There are, however, some disadvantages. AIX sysadmins who are aware of the disadvantages, mitigate them, and find disadvantage #3 acceptable can boot from SAN with confidence.

Please help!

If there are other disadvantages not identified here, please use the Add Comment link at the bottom of the page to describe those disadvantages and any ways in which they can be mitigated. Thanks!

(Note: Until you sign up and log in (using links in the upper right corner of this web page), you will not see the Add Comment link and you can not add a comment.

  1. If a SAN hardware problem or an AIX defect causes intermittent loss of access to the SAN, there is no way of capturing a dump to determine what went wrong.
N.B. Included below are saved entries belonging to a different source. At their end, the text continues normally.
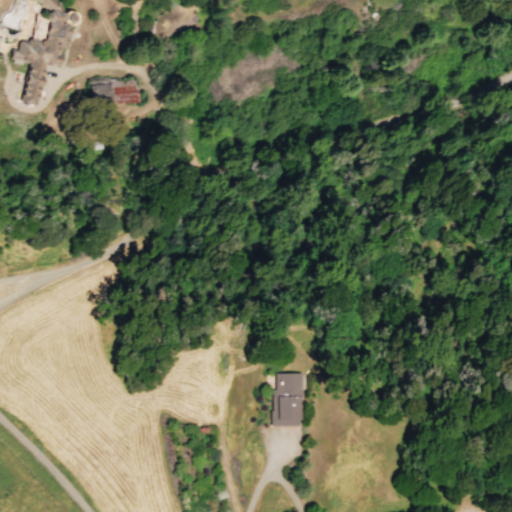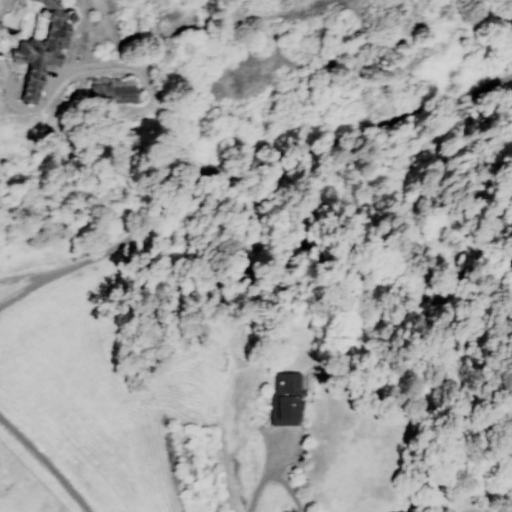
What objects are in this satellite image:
building: (29, 46)
building: (108, 92)
road: (139, 104)
road: (247, 173)
road: (20, 281)
building: (283, 400)
building: (284, 400)
road: (43, 464)
road: (269, 477)
road: (458, 508)
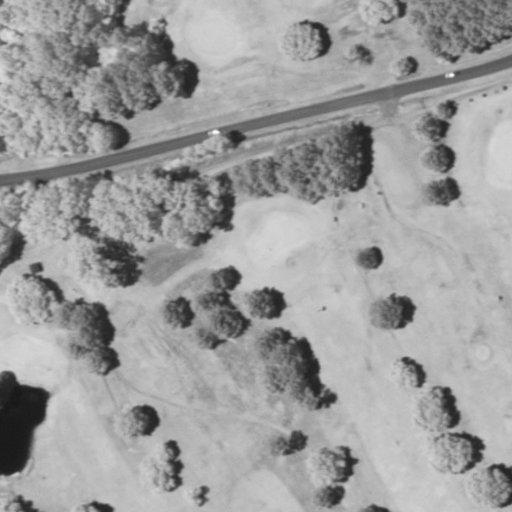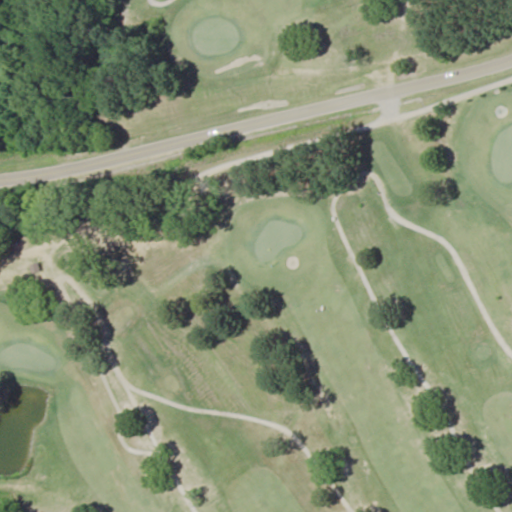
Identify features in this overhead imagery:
road: (258, 118)
park: (256, 256)
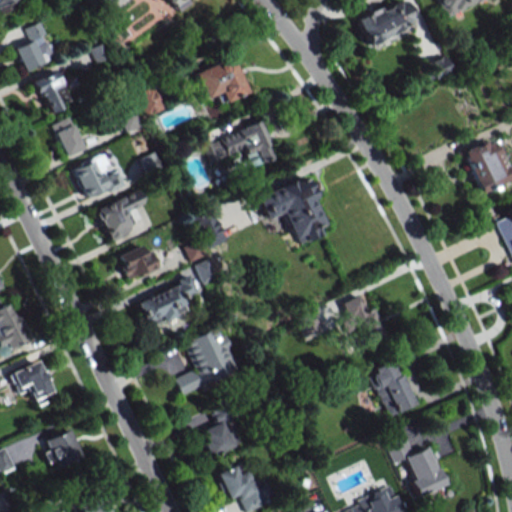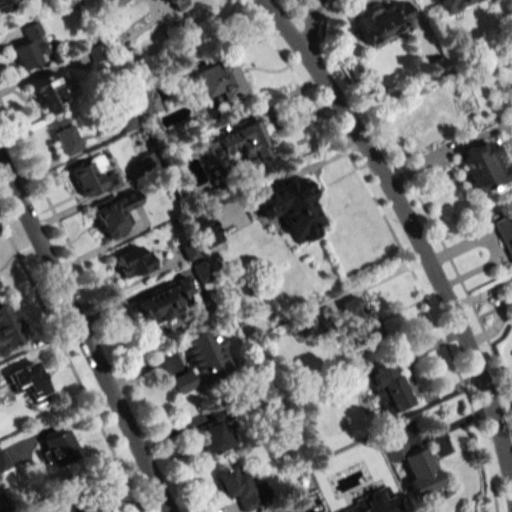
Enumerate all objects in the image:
building: (143, 3)
building: (451, 4)
building: (6, 5)
building: (382, 22)
road: (308, 31)
building: (30, 47)
building: (436, 66)
building: (217, 80)
building: (46, 92)
building: (63, 135)
building: (239, 144)
building: (481, 165)
building: (93, 176)
building: (290, 208)
building: (115, 214)
road: (413, 227)
building: (207, 230)
building: (505, 233)
building: (133, 261)
building: (201, 271)
building: (162, 302)
building: (357, 317)
building: (8, 329)
road: (84, 337)
building: (203, 359)
building: (32, 381)
building: (387, 387)
building: (216, 433)
building: (57, 448)
building: (4, 461)
building: (411, 461)
building: (240, 488)
building: (371, 503)
building: (90, 505)
building: (294, 510)
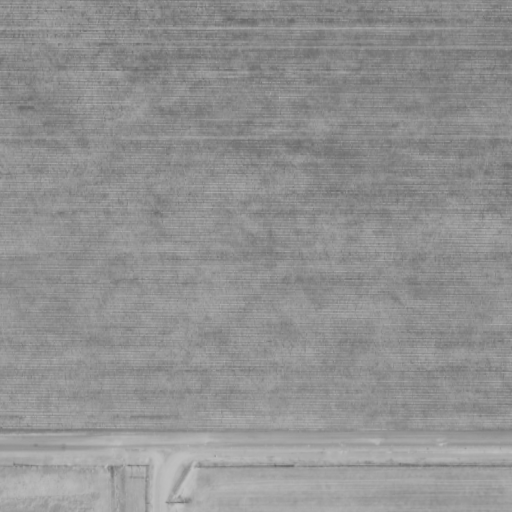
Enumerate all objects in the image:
road: (256, 451)
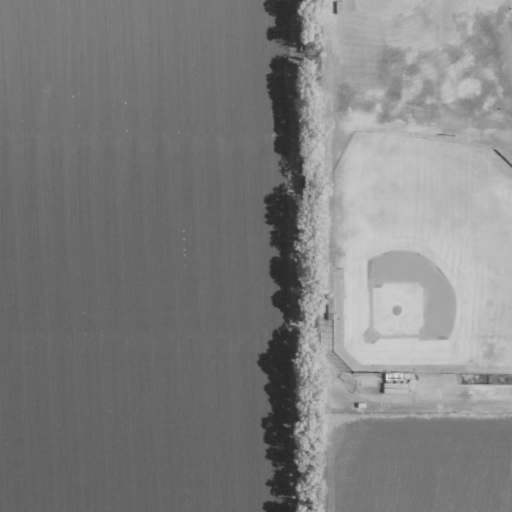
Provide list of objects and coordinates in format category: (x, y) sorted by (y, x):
crop: (163, 255)
park: (422, 257)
The AIX error log and the AIX dump logical volume are in rootvg. If rootvg is on LUNs and AIX can not access LUNs, there is no way to write a dump to the SAN.

    Option to mitigate:

    Configure dump space on a SCSI hdisk dedicated to the LPAR (or on a vSCSI disk which is mapped to an internal SCSI disk allocated to a VIO Server LPAR). Extend rootvg onto the SCSI (or vSCSI) hdisk and configure dump space on it. Because this hdisk is not on the SAN, AIX can write a dump even if access to the SAN is lost. And the /var/adm/ras directory (which contains the AIX errlog) can also be allocated on a SCSI (or vSCSI) hdisk, although this seems less important than configuring non-SAN dump space.

  2. It is difficult to update the Multipath Subsystem Device Driver (SDD or SDDPCM) or other Fibre Channel multipath I/O support (eg, EMC PowerPath or HDS HDLM) when rootvg is on hdisks accessed via multiple Fibre Channel paths, assuming such multi-path access is supported for rootvg hdisks.

    Option to mitigate:

    No mitigation is required when using SDDPCM with AIX MPIO. A new version of SDDPCM can be installed while the current version remains in use. An AIX reboot is required to enable use of the new SDDPCM version for rootvg hdisks. ( As with any system update, it is very important to preserve the option to fall back to a working version should an update render the AIX image unusable. See a note on the AIX V5.3 software maintenance best practices web page for methods of updating AIX while preserving an option to fall back.)

    When using SDD, boot from a LUN accessed via a single path (hdisk) rather than multiple paths (vpath). Mirror AIX on two such LUNs (accessed via different Fibre adapters) so that AIX can survive the failure of one of the Fibre adapters. This mitigation is not optional. As stated in the Multipath Subsystem Device Driver User's Guide:

    SDD does not support:

    • Multipathing to a system boot device
    • Placing system primary paging devices (for example, /dev/hd6) on an SDD vpath device
    • Configuring SDD vpath devices as system primary or secondary dump devices

    When SDD is configured without multipathing to system boot devices, there is no difficulty updating SDD software to a new level. It seems almost certain that the mitigation appropriate for SDD will work equally well for EMC PowerPath, HDS HDLM, and HP AutoPath. (It is likely that, like SDD, third-party multipath device drivers do not support multipathing to rootvg hdisks.)

    Confirm that the version of SDD being used supports SAN boot. The Multipath Subsystem Device Driver User's Guide says:

    Note: SDDPCM supports ESS devices as SAN boot devices, starting from AIX 5.2I and AIX 5.3A. SDDPCM supports DS8000, DS6000, and SAN Volume Controller devices as SAN boot devices, starting from AIX 5.2L and AIX 5.3D.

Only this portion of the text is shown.